Friends Meet to support CAN bill. Photo: © Keith Walton.
Call for better climate education in schools
Forty per cent of the UK’s young people ‘feel their day-to-day functioning is affected by climate distress’
A leading Quaker environmentalist has called for UK schoolchildren to learn more about the climate crisis in education.
Students should be allowed to learn about the emergency in ‘a supportive emotional environment’, said Rupert Read, along with Liam Kavanagh, both founders of the Climate Majority Project.
Citing figures that forty per cent of the UK’s young people ‘feel their day-to-day functioning is affected by climate distress’, the climate campaigners claim that students ‘don’t learn about the crisis with trained adult support’.
They also called for Labour to reverse its decision to drop its pre-election commitment to the youth group Teach The Future that climate education would be part of its manifesto. ‘Backtracking on this commitment was irresponsible and self-defeating,’ it said. ‘It should be strengthened by making sure that teachers have training to help with managing the emotions that are already arising for students.’
The call came in response to the recent defeat of the Climate and Nature (CAN) bill, which was backed by Britain Yearly Meeting and many other Quakers. Friends gathered with other campaigners outside parliament to support the bill at its second reading last month, where forty people joined a Meeting for Worship. But the bill was dropped in a last-minute deal after the government promised Labour backbenchers that they would have input into environmental legislation. According to The Guardian, concessions from Ed Miliband, the energy secretary, included: a statement on government progress towards international climate and nature targets within six months; a consultation with the bill’s supporters about forthcoming environmental legislation; and more meetings between Ed Miliband and concerned MPs.

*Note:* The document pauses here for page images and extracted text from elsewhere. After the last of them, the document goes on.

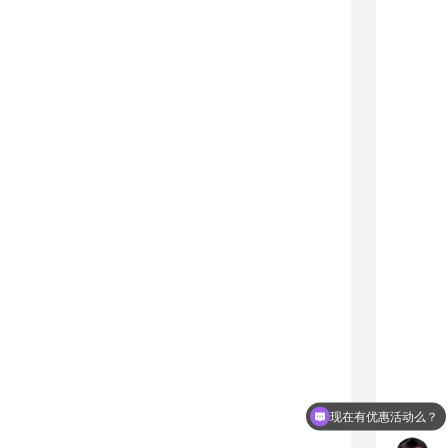
现在有优惠活动么？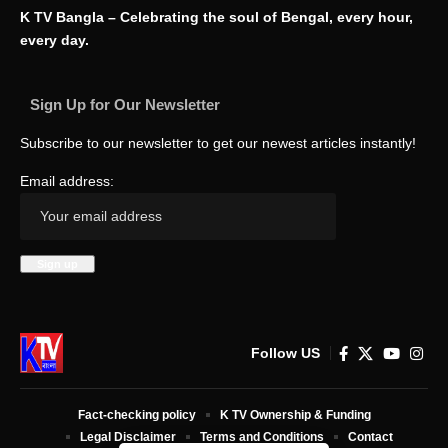
K TV Bangla – Celebrating the soul of Bengal, every hour,
every day.
Sign Up for Our Newsletter
Subscribe to our newsletter to get our newest articles instantly!
Email address:
Follow US
Fact-checking policy
K TV Ownership & Funding
Legal Disclaimer
Terms and Conditions
Contact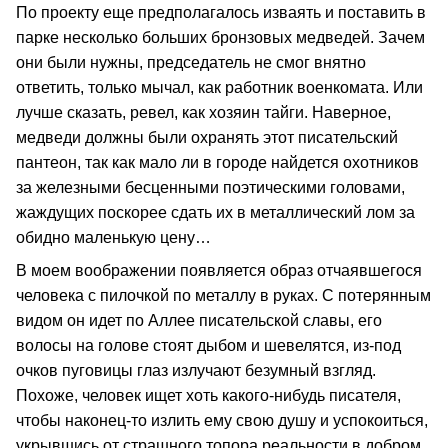
По проекту еще предполагалось изваять и поставить в
парке несколько больших бронзовых медведей. Зачем
они были нужны, председатель не смог внятно
ответить, только мычал, как работник военкомата. Или
лучше сказать, ревел, как хозяин тайги. Наверное,
медведи должны были охранять этот писательский
пантеон, так как мало ли в городе найдется охотников
за железными бесценными поэтическими головами,
жаждущих поскорее сдать их в металлический лом за
обидно маленькую цену…
В моем воображении появляется образ отчаявшегося
человека с пилочкой по металлу в руках. С потерянным
видом он идет по Аллее писательской славы, его
волосы на голове стоят дыбом и шевелятся, из-под
очков пуговицы глаз излучают безумный взгляд.
Похоже, человек ищет хоть какого-нибудь писателя,
чтобы наконец-то излить ему свою душу и успокоиться,
укрывшись от страшного топора реальности в добром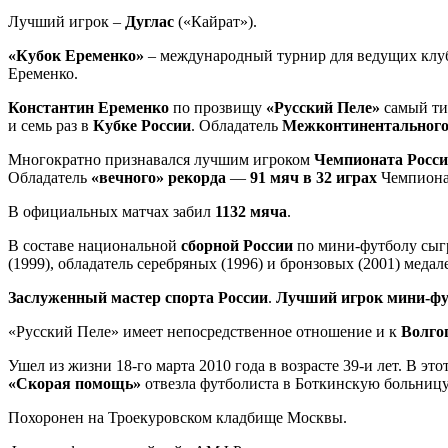
Лучший игрок –
Дуглас
(«Кайрат»).
«Кубок Еременко»
– международный турнир для ведущих клуб
Еременко.
Константин Еременко
по прозвищу
«Русский Пеле»
самый ти
и семь раз в
Кубке России
. Обладатель
Межконтинентального
Многократно признавался лучшим игроком
Чемпионата Росс
Обладатель
«вечного» рекорда
—
91 мяч в 32 играх
Чемпионат
В официальных матчах забил
1132 мяча
.
В составе национальной
сборной России
по мини-футболу сыгр
(1999), обладатель серебряных (1996) и бронзовых (2001) мед
Заслуженный мастер спорта России
.
Лучший игрок мини-фут
«Русский Пеле» имеет непосредственное отношение и к
Волго
Ушел из жизни 18-го марта 2010 года в возрасте 39-и лет. В э
«Скорая помощь»
отвезла футболиста в Боткинскую больницу
Похоронен на Троекуровском кладбище Москвы.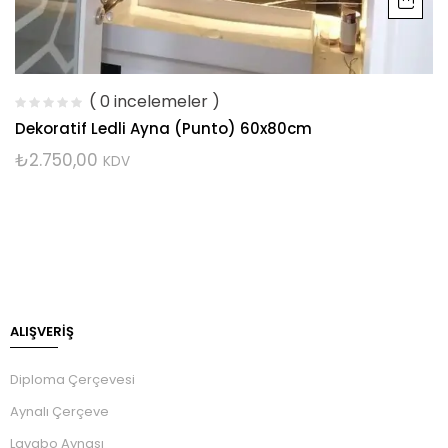
( 0 incelemeler )
Dekoratif Ledli Ayna (Punto) 60x80cm
₺
2.750,00
KDV
ALIŞVERİŞ
Diploma Çerçevesi
Aynalı Çerçeve
Lavabo Aynası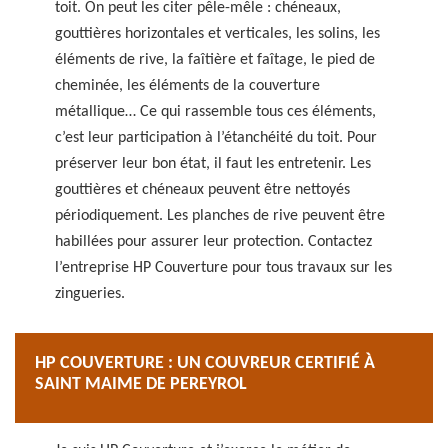
toit. On peut les citer pêle-mêle : chéneaux,
gouttières horizontales et verticales, les solins, les
éléments de rive, la faîtière et faîtage, le pied de
cheminée, les éléments de la couverture
métallique… Ce qui rassemble tous ces éléments,
c’est leur participation à l’étanchéité du toit. Pour
préserver leur bon état, il faut les entretenir. Les
gouttières et chéneaux peuvent être nettoyés
périodiquement. Les planches de rive peuvent être
habillées pour assurer leur protection. Contactez
l’entreprise HP Couverture pour tous travaux sur les
zingueries.
HP COUVERTURE : UN COUVREUR CERTIFIÉ À
SAINT MAIME DE PEREYROL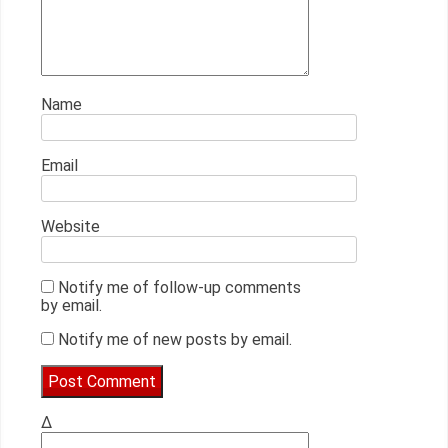
Name
Email
Website
Notify me of follow-up comments
by email.
Notify me of new posts by email.
Δ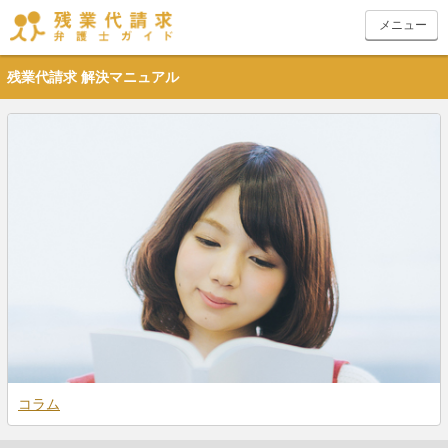
toggle
メニュー
navigation
残業代請求 解決マニュアル
コラム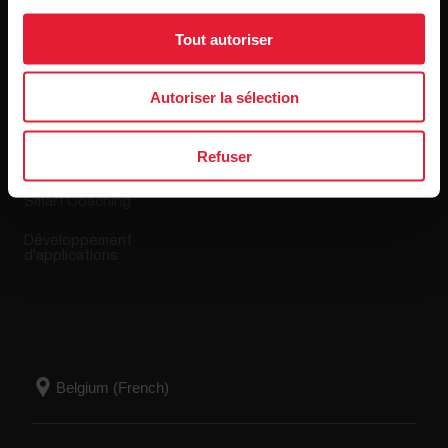
Tout autoriser
Applis et Services
Boutique en ligne
Autoriser la sélection
Polar Flow
Conditions de retour
Refuser
Applications compatibles
FAQ
Smart Coaching
Développement
d'applications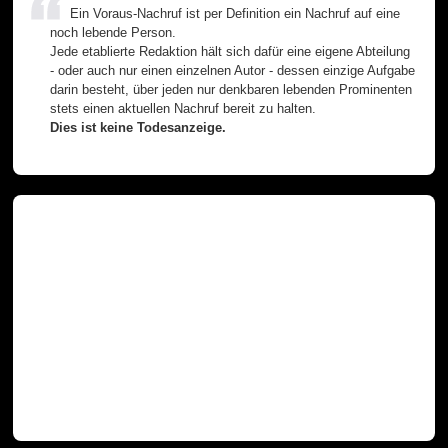
Ein Voraus-Nachruf ist per Definition ein Nachruf auf eine
noch lebende Person.
Jede etablierte Redaktion hält sich dafür eine eigene Abteilung
- oder auch nur einen einzelnen Autor - dessen einzige Aufgabe
darin besteht, über jeden nur denkbaren lebenden Prominenten
stets einen aktuellen Nachruf bereit zu halten.
Dies ist keine Todesanzeige.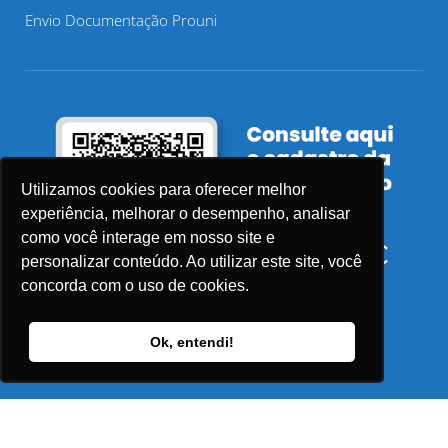
Envio Documentação Prouni
Utilizamos cookies para oferecer melhor
experiência, melhorar o desempenho, analisar
como você interage em nosso site e
personalizar conteúdo. Ao utilizar este site, você
concorda com o uso de cookies.
Ok, entendi!
© 2026 Faculdade Sensu – Todos os direitos reservados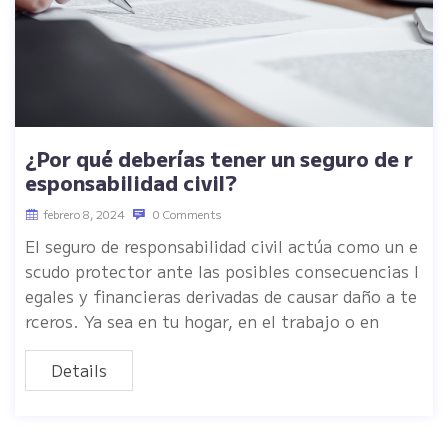
¿Por qué deberías tener un seguro de r
esponsabilidad civil?
febrero 8, 2024
0 Comments
El seguro de responsabilidad civil actúa como un e
scudo protector ante las posibles consecuencias l
egales y financieras derivadas de causar daño a te
rceros. Ya sea en tu hogar, en el trabajo o en
Details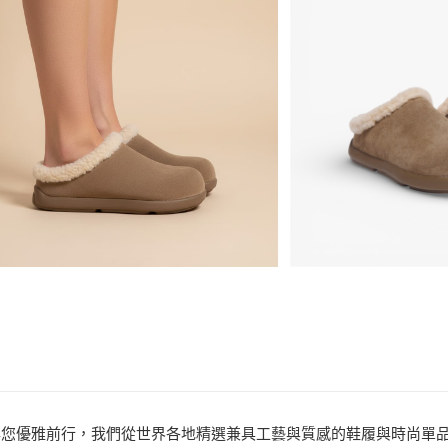
悠遊付
品牌
be;eza
分享
客服
ATM付款
款式
穆勒鞋
場合
戶外流行
運送方式
宅配
免運費
efully” 匯聚世界工藝，與您優雅前行，我們從世界各地精選兼具工藝與質感的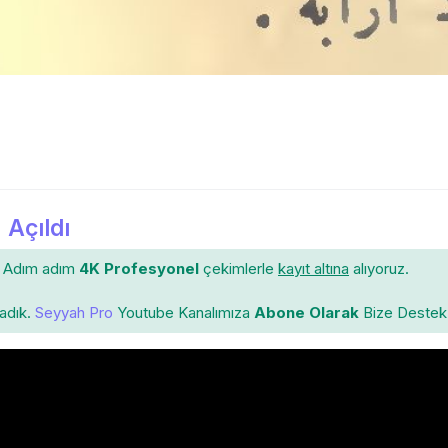
 Açıldı
Adım adım
4K Profesyonel
çekimlerle
kayıt altına
alıyoruz.
ladık.
Seyyah Pro
Youtube Kanalımıza
Abone Olarak
Bize Destek 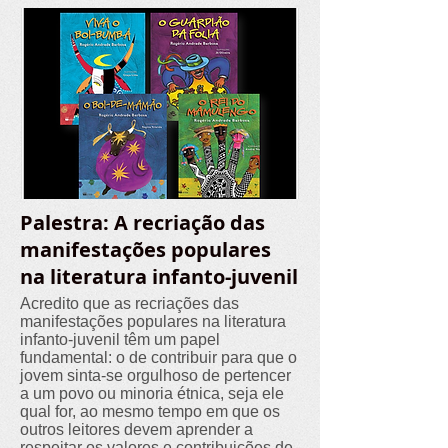
Palestra: A recriação das
manifestações populares
na literatura infanto-juvenil
Acredito que as recriações das
manifestações populares na literatura
infanto-juvenil têm um papel
fundamental: o de contribuir para que o
jovem sinta-se orgulhoso de pertencer
a um povo ou minoria étnica, seja ele
qual for, ao mesmo tempo em que os
outros leitores devem aprender a
respeitar os valores e contribuições de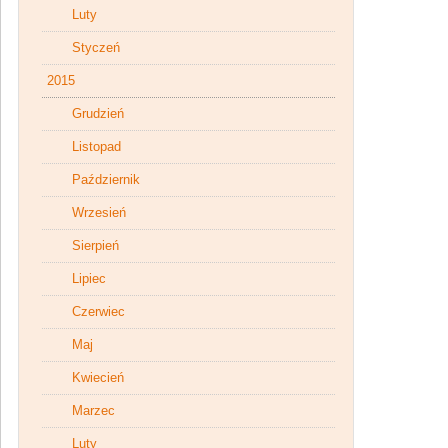
Luty
Styczeń
2015
Grudzień
Listopad
Październik
Wrzesień
Sierpień
Lipiec
Czerwiec
Maj
Kwiecień
Marzec
Luty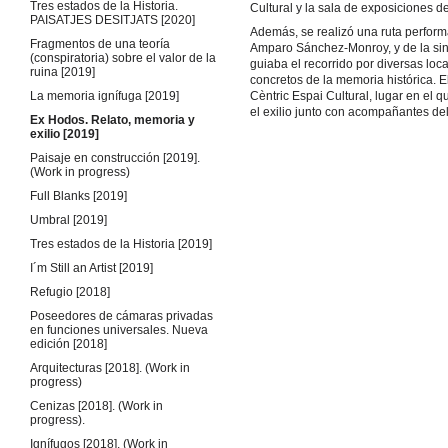
Tres estados de la Historia.
Cultural y la sala de exposiciones de
PAISATJES DESITJATS [2020]
Además, se realizó una ruta perform
Fragmentos de una teoría
Amparo Sánchez-Monroy, y de la si
(conspiratoria) sobre el valor de la
guiaba el recorrido por diversas loc
ruina [2019]
concretos de la memoria histórica. El 
La memoria ignífuga [2019]
Cèntric Espai Cultural, lugar en el 
el exilio junto con acompañantes del 
Ex Hodos. Relato, memoria y
exilio [2019]
Paisaje en construcción [2019].
(Work in progress)
Full Blanks [2019]
Umbral [2019]
Tres estados de la Historia [2019]
I´m Still an Artist [2019]
Refugio [2018]
Poseedores de cámaras privadas
en funciones universales. Nueva
edición [2018]
Arquitecturas [2018]. (Work in
progress)
Cenizas [2018]. (Work in
progress).
Ignífugos [2018]. (Work in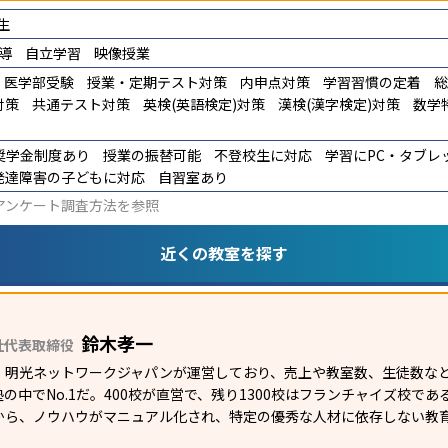
生
導
自立学習
映像授業
医学部受験
授業・定期テスト対策
内申点対策
学習習慣の定着
総
対策
共通テスト対策
英検(英語検定)対策
漢検(漢字検定)対策
数学
奨学金制度あり
授業の振替可能
不登校生に対応
学習にPC・タブレ
発達障害の子どもに対応
自習室あり
アンケート調査方法
を参照
近くの教室を探す
鈴木孝一
社代表取締役
）明光ネットワークジャパンが運営しており、売上や教室数、生徒数など
の中でNo.1だ。400校が直営で、残り1300校はフランチャイズ校で
から、ノウハウがマニュアル化され、特定の優秀な人材に依存しない教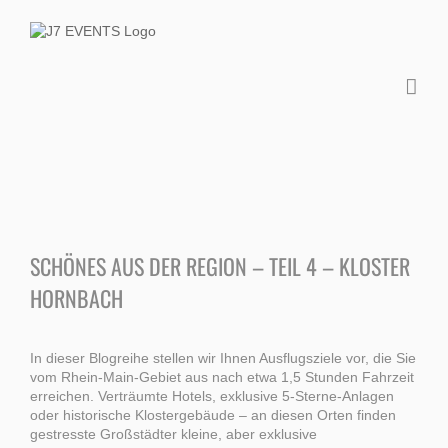
Zum
Inhalt
springen
Zeige
grösseres
SCHÖNES AUS DER REGION – TEIL 4 – KLOSTER
Bild
HORNBACH
In dieser Blogreihe stellen wir Ihnen Ausflugsziele vor, die Sie
vom Rhein-Main-Gebiet aus nach etwa 1,5 Stunden Fahrzeit
erreichen. Verträumte Hotels, exklusive 5-Sterne-Anlagen
oder historische Klostergebäude – an diesen Orten finden
gestresste Großstädter kleine, aber exklusive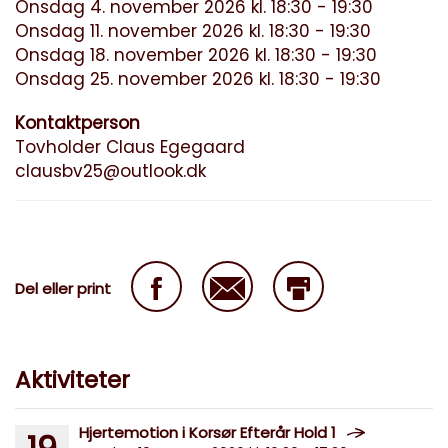
Onsdag 4. november 2026 kl. 18:30 - 19:30
Onsdag 11. november 2026 kl. 18:30 - 19:30
Onsdag 18. november 2026 kl. 18:30 - 19:30
Onsdag 25. november 2026 kl. 18:30 - 19:30
Kontaktperson
Tovholder Claus Egegaard
clausbv25@outlook.dk
Del eller print
Aktiviteter
Hjertemotion i Korsør Efterår Hold 1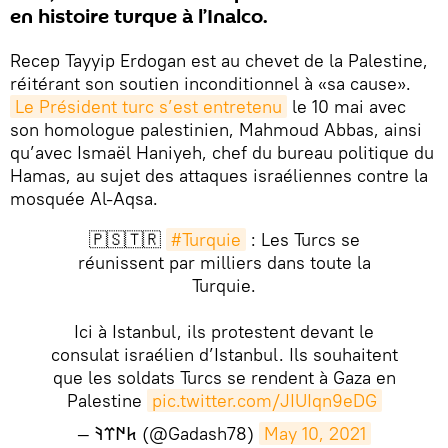
en histoire turque à l’Inalco.
Recep Tayyip Erdogan est au chevet de la Palestine,
réitérant son soutien inconditionnel à «sa cause».
Le Président turc s’est entretenu
le 10 mai avec
son homologue palestinien, Mahmoud Abbas, ainsi
qu’avec Ismaël Haniyeh, chef du bureau politique du
Hamas, au sujet des attaques israéliennes contre la
mosquée Al-Aqsa.
🇵🇸🇹🇷
#Turquie
: Les Turcs se
réunissent par milliers dans toute la
Turquie.
Ici à Istanbul, ils protestent devant le
consulat israélien d’Istanbul. Ils souhaitent
que les soldats Turcs se rendent à Gaza en
Palestine
pic.twitter.com/JIUIqn9eDG
— 𐱅𐰇𐰼𐰚 (@Gadash78)
May 10, 2021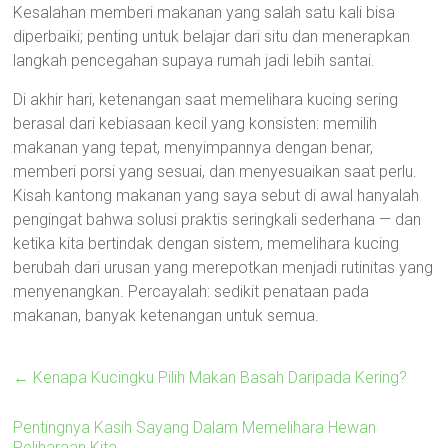
Kesalahan memberi makanan yang salah satu kali bisa
diperbaiki; penting untuk belajar dari situ dan menerapkan
langkah pencegahan supaya rumah jadi lebih santai.
Di akhir hari, ketenangan saat memelihara kucing sering
berasal dari kebiasaan kecil yang konsisten: memilih
makanan yang tepat, menyimpannya dengan benar,
memberi porsi yang sesuai, dan menyesuaikan saat perlu.
Kisah kantong makanan yang saya sebut di awal hanyalah
pengingat bahwa solusi praktis seringkali sederhana — dan
ketika kita bertindak dengan sistem, memelihara kucing
berubah dari urusan yang merepotkan menjadi rutinitas yang
menyenangkan. Percayalah: sedikit penataan pada
makanan, banyak ketenangan untuk semua.
←
Kenapa Kucingku Pilih Makan Basah Daripada Kering?
Pentingnya Kasih Sayang Dalam Memelihara Hewan
Peliharaan Kita
→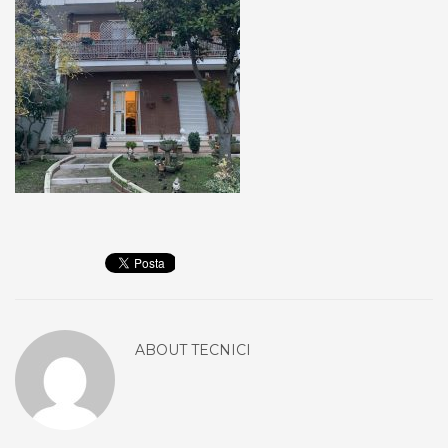
ABOUT
TECNICI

Another priority highlighted by the Climate Majority Project was national adaptation plans. ‘Far from killing voters’ interest in reducing carbon emissions, a national effort at adaptation would heighten awareness of the need for [it],’ the group argues. Passing a national adaptation plan into law would ‘offer Britons doable ways of acting for their communities’, which would vastly increase their willingness to engage, it claims.